The KJV was the standard school textbook, and it was quite typical for children literally to learn to read with it. Catherine Booth, who would become famous as the co-founder of The Salvation Army, for example, had read the entire KJV eight times by the age of 12.
The words of the KJV therefore ran deep in the veins of every person. There was a mass culture that did indeed follow the directive: “And ye shall teach them your children, speaking of them when thou sittest in thine house, and when thou walkest by the way, when thou liest down, and when thou risest up” (Deuteronomy 11:19 KJV).
It was remarkably common across the religious spectrum to have daily personal and household devotions that consisted primarily of reading the KJV.
People today might think of this as usually a marker of evangelicalism, but it is apparent to me from my historical research and life experience that a higher percentage of Unitarians, Quakers or Anglo-Catholics read the Bible daily in the 19th century than even evangelicals do today.
Moreover, even those who became so disillusioned or unorthodox as to give up on corporate worship altogether often persisted in daily Bible readings.
The first serious attempt to replace the KJV -- the Revised Version, which appeared in 1885 -- met with popular resistance, leaving the KJV to continue to dominate well into the 20th century.
As denominations began to proliferate, the KJV became even more central, with religious leaders of all stripes using it to reassure people that they were just presenting what “the Bible says” and not using a new or different translation as a way of rigging a theological issue in their favor.

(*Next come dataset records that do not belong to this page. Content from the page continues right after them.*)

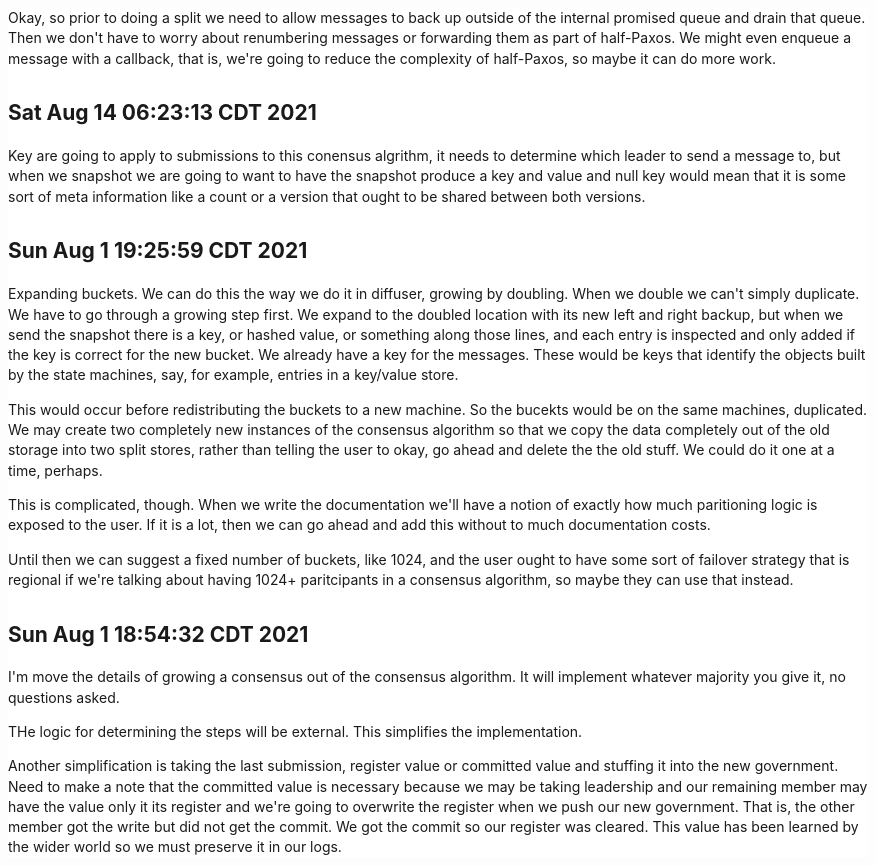 Okay, so prior to doing a split we need to allow messages to back up outside of
the internal promised queue and drain that queue. Then we don't have to worry
about renumbering messages or forwarding them as part of half-Paxos. We might
even enqueue a message with a callback, that is, we're going to reduce the
complexity of half-Paxos, so maybe it can do more work.

## Sat Aug 14 06:23:13 CDT 2021

Key are going to apply to submissions to this conensus algrithm, it needs to
determine which leader to send a message to, but when we snapshot we are going
to want to have the snapshot produce a key and value and null key would
mean that it is some sort of meta information like a count or a version that
ought to be shared between both versions.

## Sun Aug  1 19:25:59 CDT 2021

Expanding buckets. We can do this the way we do it in diffuser, growing by
doubling. When we double we can't simply duplicate. We have to go through a
growing step first. We expand to the doubled location with its new left and
right backup, but when we send the snapshot there is a key, or hashed value, or
something along those lines, and each entry is inspected and only added if the
key is correct for the new bucket. We already have a key for the messages. These
would be keys that identify the objects built by the state machines, say, for
example, entries in a key/value store.

This would occur before redistributing the buckets to a new machine. So the
bucekts would be on the same machines, duplicated. We may create two completely
new instances of the consensus algorithm so that we copy the data completely out
of the old storage into two split stores, rather than telling the user to okay,
go ahead and delete the the old stuff. We could do it one at a time, perhaps.

This is complicated, though. When we write the documentation we'll have a notion
of exactly how much paritioning logic is exposed to the user. If it is a lot,
then we can go ahead and add this without to much documentation costs.

Until then we can suggest a fixed number of buckets, like 1024, and the user
ought to have some sort of failover strategy that is regional if we're talking
about having 1024+ paritcipants in a consensus algorithm, so maybe they can use
that instead.

## Sun Aug  1 18:54:32 CDT 2021

I'm move the details of growing a consensus out of the consensus algorithm. It
will implement whatever majority you give it, no questions asked.

THe logic for determining the steps will be external. This simplifies the
implementation.

Another simplification is taking the last submission, register value or
committed value and stuffing it into the new government. Need to make a note
that the committed value is necessary because we may be taking leadership and
our remaining member may have the value only it its register and we're going to
overwrite the register when we push our new government. That is, the other
member got the write but did not get the commit. We got the commit so our
register was cleared. This value has been learned by the wider world so we must
preserve it in our logs.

It was simply the received text in English -- our common Bible. Hence, the British began to refer to it as the “authorized version,” to emphasize that the text had not been tampered with.
This meant that virtually all major writers and orators -- irrespective of whether they were religious -- made allusions to the text of the KJV in the confidence that their audience would grasp them.
A rakish poet such as Lord Byron, for example, was not known for his firm doctrinal convictions or his personal piety. But one of his most famous poems, “She Walks in Beauty,” was originally published in “Hebrew Melodies,” a volume of his verse that had as its unifying theme the songs and narratives of the Old Testament.
Pick up an annotated edition of any Victorian novel and you will find notes about its biblical references that the author doubtless never anticipated would need explaining. This is no less true for the agnostic George Eliot or for Charles Dickens, who disliked dogmatic Christians, than it is for more explicitly Christian authors.